When former Natural Resources minister Shawn Skinner was on the stand at the Muskrat Falls Inquiry on Friday, he said he presented papers to cabinet leading up to the project’s sanctioning that included comments related to project finances, on the faith that Finance had reviewed the numbers. Skinner said he never checked to make sure that was the case.
Paddon said the “Letter of Commitment” Skinner put forward and the premier ultimately signed could fairly be described as a “blank cheque” to Nalcor Energy, in committing ratepayers and taxpayers to cover the project costs.
Evidence introduced included a briefing note from Jan. 19, 2012 — one Paddon says he never saw before now, being an overview of public opinions on the economics of the project, including from, for example, economics professor Wade Locke and former Public Utilities Board chair David Vardy. The briefing note was attributed to three staff members in the Department of Finance — W. Tymchak, M. O’Reilly and K. Hicks.
The staff stated, “To ensure government is fully insulated from criticism and, more importantly, is absolved of any responsibility (to the extent that all current information allows) for potentially saddling the people of Newfoundland and Labrador with a massive unnecessary debt burden, government should delay a decision on Muskrat Falls for one to two years to allow a full assessment of alternatives and a complete analysis of the potential burden to taxpayers if development of Muskrat Falls has substantial overruns.
“This delay may cause postponement of some industrial development in Labrador, potentially lead to marginally higher borrowing costs and cause short-run price increases but that would be a small price to pay for ensuring all options and voices are fully assessed before reaching a decision on ‘the most important public policy issue ever to have faced Newfoundland and Labrador,’ as (David) Vardy and (Ron) Penney stated in their letter to The Telegram.”
There is, to date, no indication anyone but the authors saw the briefing note.

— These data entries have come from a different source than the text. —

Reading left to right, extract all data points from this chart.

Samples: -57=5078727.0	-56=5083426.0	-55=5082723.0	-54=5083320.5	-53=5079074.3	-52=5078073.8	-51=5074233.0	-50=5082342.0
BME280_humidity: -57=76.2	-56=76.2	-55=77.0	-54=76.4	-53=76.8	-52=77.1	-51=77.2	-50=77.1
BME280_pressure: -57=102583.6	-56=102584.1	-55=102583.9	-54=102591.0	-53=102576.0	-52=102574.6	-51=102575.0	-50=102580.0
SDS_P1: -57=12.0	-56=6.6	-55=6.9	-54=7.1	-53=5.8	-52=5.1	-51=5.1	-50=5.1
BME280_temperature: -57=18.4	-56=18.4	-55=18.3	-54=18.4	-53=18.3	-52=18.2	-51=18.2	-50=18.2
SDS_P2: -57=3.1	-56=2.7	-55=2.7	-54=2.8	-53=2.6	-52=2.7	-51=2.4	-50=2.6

It was suggested in questioning that the statement was simply a summary from the public criticisms of the process to date, as opposed to a recommendation coming from the staff members.
Outside of the hearing room, Penney told reporters he read the briefing note as a statement from staff and said, even if higher ups did not see the note, staff should have been presented with open doors, to bring their concerns to more senior bureaucrats, as it was in his experience as deputy minister.
Meanwhile, in May 2011, along with former associate deputy minister in Natural Resources Charles Bown, Paddon did recommend an independent review of project costs and risks.
“I don’t know if the Manitoba Hydro review was considered to be this,” Paddon said, adding that was not as broad as what he was thinking.
While auditor general, Paddon did not have occasion to look at the financial analysis or decisions on the Muskrat Falls project pre-sanction. His office did start a look at Nalcor Energy in 2017, but made clear a forensic audit specific to the Muskrat Falls project was not being undertaken at that time. A forensic audit was awarded later to Grant Thornton, as part of the inquiry’s work.
Former premier Tom Marshall is scheduled as the next witness for the inquiry, expected on the stand in St. John’s Tuesday.